Ahora bien, no solamente tiene la
humildad esencial de toda criatura que conoce su origen, sino esta otra
humildad—más penosa a la naturaleza— del pecador que conoce su historia. La
persigue el recuerdo de sus faltas.
Mas ¿qué desórdenes, se preguntará el lector, podía llorar esta privilegiada de la gracia que jamás conoció el pecado mortal?
La conciencia de los santos tiene delicadezas que nos asombran y nos desconciertan. Y, sin embargo, tienen razón. Además de que Catalina no cesó nunca de reprocharse con amargura la tibieza en que la sumió su hermana Bonaventura, atribuía particular gravedad a sus faltas de omisión de las que se acusó hasta el último momento, persuadida de que estas faltas eran la causa de los desfallecimientos de sus discípulos y las desventuras de la Iglesia: si su oración hubiese sido más ferviente ¿no hubiera evitado los azotes que ella ya veía cernerse sobre la cristiandad? «Si yo estuviera totalmente inflamada por el fuego del amor divino, decía a su confesor ¿no rezaría a mi Creador con un corazón de llamas, y El, soberanamente misericordioso, no se apiadaría de todos mis hermanos y les concedería el estar inflamados por el fuego que estaría en mí? ¿Cuál es el obstáculo para este gran bien? Mis pecados, sin duda». Se reprocha, pues, con amargura, no corresponder a la gracia. Con frecuencia, en su oración, cuando el impulso de la caridad parecía arrebatarla, se detenía de repente, como ante un obstáculo que amenazara quebrar el impulso de su oración, y se le oía acusarse:
¡Señor, yo he pecado; ten piedad de mí! Seguí en todo
momento la ley perversa que hay en mí... No te he conocido a Ti, Luz verdadera.
Y con todo le plugo a tu caridad iluminarme... Yo no he sabido guardar mi memoria llena sólo de Ti y de tus beneficios inmensos. No he fijado mi inteligencia conforme a tu voluntad, no me he aplicado únicamente a buscar tu agrado; tampoco mi voluntad se ha empleado en amarte con todas sus fuerzas y sin mesura, como Tú me lo pedías. Yo te he ofendido».

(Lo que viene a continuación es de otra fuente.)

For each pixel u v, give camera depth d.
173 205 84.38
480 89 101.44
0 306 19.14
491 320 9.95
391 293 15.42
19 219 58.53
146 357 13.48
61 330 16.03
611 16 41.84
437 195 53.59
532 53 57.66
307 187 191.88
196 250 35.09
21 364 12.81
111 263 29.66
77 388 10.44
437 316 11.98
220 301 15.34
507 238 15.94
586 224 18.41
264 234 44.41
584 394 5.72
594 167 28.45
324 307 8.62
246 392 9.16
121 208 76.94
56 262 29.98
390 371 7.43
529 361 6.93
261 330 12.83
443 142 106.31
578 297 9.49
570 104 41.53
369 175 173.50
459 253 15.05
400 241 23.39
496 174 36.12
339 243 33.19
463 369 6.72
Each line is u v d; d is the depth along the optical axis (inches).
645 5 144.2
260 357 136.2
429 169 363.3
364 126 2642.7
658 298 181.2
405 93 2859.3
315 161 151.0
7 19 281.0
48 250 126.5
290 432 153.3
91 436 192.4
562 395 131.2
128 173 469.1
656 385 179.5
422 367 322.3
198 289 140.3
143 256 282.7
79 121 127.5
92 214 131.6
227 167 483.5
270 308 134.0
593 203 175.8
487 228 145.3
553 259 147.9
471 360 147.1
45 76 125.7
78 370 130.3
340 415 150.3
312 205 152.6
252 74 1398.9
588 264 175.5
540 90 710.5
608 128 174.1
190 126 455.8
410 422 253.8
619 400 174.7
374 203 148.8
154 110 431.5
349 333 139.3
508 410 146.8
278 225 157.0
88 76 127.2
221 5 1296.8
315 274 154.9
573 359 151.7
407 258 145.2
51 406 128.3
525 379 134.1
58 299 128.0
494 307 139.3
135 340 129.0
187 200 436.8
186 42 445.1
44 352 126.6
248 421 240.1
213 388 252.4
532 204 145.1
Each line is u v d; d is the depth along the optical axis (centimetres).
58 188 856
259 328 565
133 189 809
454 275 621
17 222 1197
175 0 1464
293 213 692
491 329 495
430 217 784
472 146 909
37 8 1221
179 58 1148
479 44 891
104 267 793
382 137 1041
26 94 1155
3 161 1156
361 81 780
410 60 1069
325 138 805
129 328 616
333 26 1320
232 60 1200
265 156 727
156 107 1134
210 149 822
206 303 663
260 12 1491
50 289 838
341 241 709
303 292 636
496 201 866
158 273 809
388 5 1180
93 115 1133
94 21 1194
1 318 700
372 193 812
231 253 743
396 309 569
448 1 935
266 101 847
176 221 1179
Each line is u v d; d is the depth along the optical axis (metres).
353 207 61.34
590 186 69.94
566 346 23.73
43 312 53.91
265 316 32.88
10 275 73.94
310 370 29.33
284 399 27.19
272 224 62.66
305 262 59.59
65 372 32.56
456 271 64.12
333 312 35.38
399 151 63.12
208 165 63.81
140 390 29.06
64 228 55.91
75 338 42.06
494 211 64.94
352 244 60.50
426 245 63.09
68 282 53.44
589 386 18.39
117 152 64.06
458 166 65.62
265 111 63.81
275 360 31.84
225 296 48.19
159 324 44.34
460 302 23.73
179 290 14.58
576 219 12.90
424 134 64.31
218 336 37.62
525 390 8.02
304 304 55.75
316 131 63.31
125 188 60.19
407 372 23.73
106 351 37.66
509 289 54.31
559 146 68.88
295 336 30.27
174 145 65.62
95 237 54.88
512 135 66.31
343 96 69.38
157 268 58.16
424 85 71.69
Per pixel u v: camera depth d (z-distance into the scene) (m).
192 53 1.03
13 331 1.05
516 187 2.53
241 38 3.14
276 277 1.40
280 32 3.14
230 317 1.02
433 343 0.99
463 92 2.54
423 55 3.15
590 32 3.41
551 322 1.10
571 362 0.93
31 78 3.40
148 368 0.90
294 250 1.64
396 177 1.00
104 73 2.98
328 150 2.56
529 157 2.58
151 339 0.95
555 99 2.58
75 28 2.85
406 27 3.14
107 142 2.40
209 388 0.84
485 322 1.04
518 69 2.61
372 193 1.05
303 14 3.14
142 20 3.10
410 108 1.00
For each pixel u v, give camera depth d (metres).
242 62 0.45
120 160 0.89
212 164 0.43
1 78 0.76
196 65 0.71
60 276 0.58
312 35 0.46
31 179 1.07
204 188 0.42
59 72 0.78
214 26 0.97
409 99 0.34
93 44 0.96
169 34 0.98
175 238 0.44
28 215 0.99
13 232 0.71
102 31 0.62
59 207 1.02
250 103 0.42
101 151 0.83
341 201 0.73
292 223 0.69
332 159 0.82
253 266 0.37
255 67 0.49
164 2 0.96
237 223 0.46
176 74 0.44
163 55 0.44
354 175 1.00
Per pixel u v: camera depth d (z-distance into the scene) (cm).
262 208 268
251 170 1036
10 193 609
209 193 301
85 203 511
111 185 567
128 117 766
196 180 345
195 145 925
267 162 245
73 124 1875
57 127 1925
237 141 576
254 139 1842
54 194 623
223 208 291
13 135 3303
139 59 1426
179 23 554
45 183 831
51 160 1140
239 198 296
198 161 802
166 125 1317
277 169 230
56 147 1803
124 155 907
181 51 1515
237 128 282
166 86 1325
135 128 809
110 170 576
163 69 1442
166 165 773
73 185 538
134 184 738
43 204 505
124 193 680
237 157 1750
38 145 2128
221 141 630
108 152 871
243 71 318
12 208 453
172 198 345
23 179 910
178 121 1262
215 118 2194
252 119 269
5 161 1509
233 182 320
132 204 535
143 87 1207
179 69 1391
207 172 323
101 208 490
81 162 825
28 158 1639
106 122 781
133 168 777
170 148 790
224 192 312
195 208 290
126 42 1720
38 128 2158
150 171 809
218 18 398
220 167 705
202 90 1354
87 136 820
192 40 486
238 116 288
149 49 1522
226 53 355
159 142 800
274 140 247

(M.V. Bernadot, O.P., Santa Catalina
de Siena al Servicio de la Iglesia, Madrid 1958, pp. 20-23. Los destacados
son nuestros).
«…no busquéis ni paz ni quietud más que en Cristo crucificado; concebid el hambre en la mesa de la cruz al honor de Dios, a la salvación de las almas y reforma de la santa Iglesia. A la cual hoy vemos en tanta necesidad, que para guardarla hay que salir del bosque y desampararse a sí mismo. Viendo que se puede hacer fruto en ella, no es para pararse ni decir “no tendría mi paz” (…) A ver si en verdad hemos concebido amor a la reforma de la santa Iglesia; porque si en verdad es así, seguiréis la voluntad de Dios y de su vicario, saldréis del bosque, y entraréis en el campo de batalla. Pero si no lo hacéis, os apartaréis de la voluntad de Dios» (Carta 326, a los hermanos Guillermo de Inglaterra y Antonio de Niza, eremitas de la Orden de San Agustín en Lecceto, traducción propia).

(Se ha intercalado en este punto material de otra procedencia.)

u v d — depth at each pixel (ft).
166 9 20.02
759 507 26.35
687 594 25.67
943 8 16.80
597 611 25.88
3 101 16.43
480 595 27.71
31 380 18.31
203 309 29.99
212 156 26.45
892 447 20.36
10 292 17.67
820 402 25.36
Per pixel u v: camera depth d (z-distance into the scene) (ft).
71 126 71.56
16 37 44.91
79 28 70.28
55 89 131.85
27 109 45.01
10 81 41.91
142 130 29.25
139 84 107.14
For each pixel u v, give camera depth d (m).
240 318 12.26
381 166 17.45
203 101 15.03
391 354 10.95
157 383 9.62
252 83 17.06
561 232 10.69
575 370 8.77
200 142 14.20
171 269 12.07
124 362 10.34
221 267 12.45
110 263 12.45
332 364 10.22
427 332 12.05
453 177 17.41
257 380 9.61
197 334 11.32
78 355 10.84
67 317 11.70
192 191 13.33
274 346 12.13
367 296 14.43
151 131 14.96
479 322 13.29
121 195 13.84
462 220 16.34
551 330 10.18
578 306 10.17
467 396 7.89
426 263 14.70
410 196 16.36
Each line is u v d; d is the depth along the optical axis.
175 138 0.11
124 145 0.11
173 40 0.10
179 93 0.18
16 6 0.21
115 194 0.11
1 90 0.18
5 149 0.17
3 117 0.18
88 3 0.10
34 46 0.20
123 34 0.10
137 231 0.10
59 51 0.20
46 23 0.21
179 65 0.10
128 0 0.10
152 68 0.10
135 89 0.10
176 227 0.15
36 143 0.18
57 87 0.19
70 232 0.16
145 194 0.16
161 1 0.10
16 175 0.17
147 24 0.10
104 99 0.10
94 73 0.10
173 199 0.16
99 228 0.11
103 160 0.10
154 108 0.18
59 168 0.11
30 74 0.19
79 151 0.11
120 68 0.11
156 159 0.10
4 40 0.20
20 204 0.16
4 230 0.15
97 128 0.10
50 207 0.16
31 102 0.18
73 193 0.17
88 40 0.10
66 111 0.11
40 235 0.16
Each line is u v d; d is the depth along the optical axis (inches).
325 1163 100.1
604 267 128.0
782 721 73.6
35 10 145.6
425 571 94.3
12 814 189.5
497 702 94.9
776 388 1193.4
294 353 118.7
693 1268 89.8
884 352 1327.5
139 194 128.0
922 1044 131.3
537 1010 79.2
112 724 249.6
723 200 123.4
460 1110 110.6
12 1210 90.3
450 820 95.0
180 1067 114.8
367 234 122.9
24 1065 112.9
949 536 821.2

ResponderEliminar«…la obediencia divina nunca nos saca de la obediencia al vicario de Cristo; y, cuanto más perfecta es aquella, más perfecta es ésta. Y siempre a sus órdenes debemos ser súbditos y obedecer hasta la muerte. Aunque la obediencia pareciera indiscreta, y privarnos de la paz y consolación del alma, nosotros debemos obedecer: y haciendo lo contrario, pienso que es gran imperfección y engaño del demonio. (…) La intención de la criatura no puede ni debe ser juzgada; pero si se conoce algún defecto, que lo veríamos en efecto, no debemos juzgar la intención, sino con gran compasión llevarlo delante de Dios. Lo contrario se hace como engañados por nuestro parecer. (…) Con la venida y estancia vuestra y del hermano Guillermo sea hecha la voluntad de Dios…» (Carta 328, al hermano Antonio de Niza, traducción propia).

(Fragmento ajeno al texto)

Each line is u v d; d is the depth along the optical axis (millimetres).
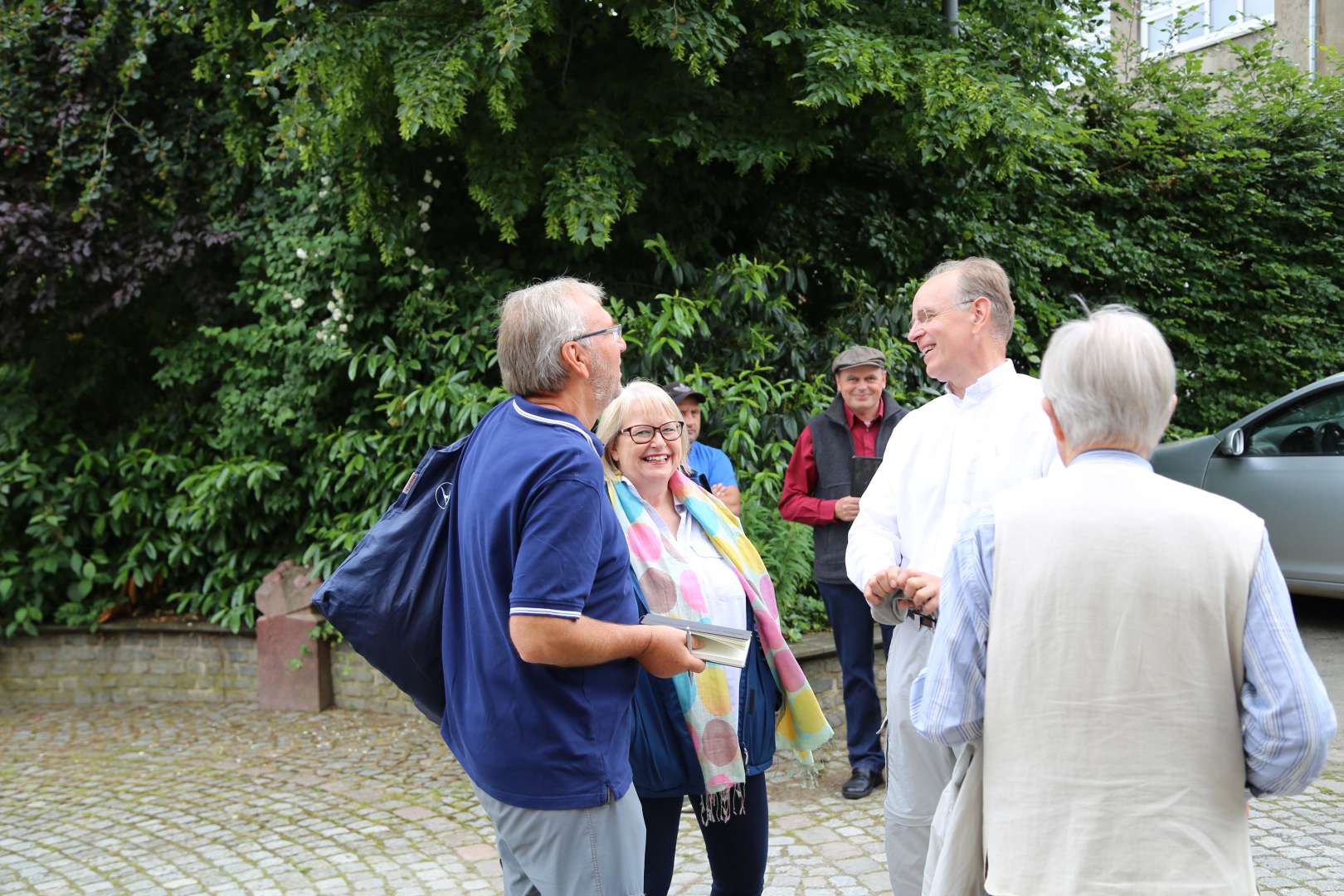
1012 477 2482
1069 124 7578
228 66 6484
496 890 3723
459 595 2129
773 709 2805
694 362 6422
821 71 5973
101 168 6801
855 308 7051
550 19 5480
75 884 3955
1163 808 1525
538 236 6863
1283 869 3521
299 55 5469
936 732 1734
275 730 6000
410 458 6410
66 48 6766
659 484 2846
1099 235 8703
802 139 6477
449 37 5582
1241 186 9234
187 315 7527
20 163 6957
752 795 2738
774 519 5766
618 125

«…sea como sea, bueno o malo, no debemos retraernos de nuestro deber porque la reverencia no se le hace a él por él mismo, sino a la Sangre de Cristo y a la autoridad y dignidad que Dios le ha dado para nosotros. Esta autoridad y dignidad no disminuyen por ningún defecto que tenga... Además, por su defecto no nos quita la necesidad que tenemos de él; debemos ser agradecidos y reconocidos, haciendo lo que se pueda hacer en beneficio de la Santa Iglesia y por amor de las llaves que Dios le ha dado» (Carta 311, a los señores defensores del pueblo y a la comunidad de Siena).
«…Y yo os digo que Dios lo quiere y así lo tiene mandado: que aunque los Pastores y el Cristo en la tierra fuesen demonios encarnados y no un padre bueno y benigno, nos conviene ser súbditos y obedientes a él, no por sí mismos (non per loro in quanto loro), sino por obediencia a Dios, como vicario de Cristo; porque Él quiere que hagamos así. Vosotros sabéis que el hijo nunca tiene razón contra su padre, aunque éste sea malvado, y reciba agravio de él tanto como quiera; porque es tan grande el beneficio de ser que ha recibido de su padre, que por nada le puede retribuir tanta deuda. Ahora bien, pensad que es tan grande el beneficio de ser y el beneficio de gracia que recibimos del cuerpo místico de la santa Iglesia, que ninguna reverencia ni acto que hagamos o quisiéramos hacer podría bastar para saldar esta deuda...» (Carta 207, a los señores de Florencia).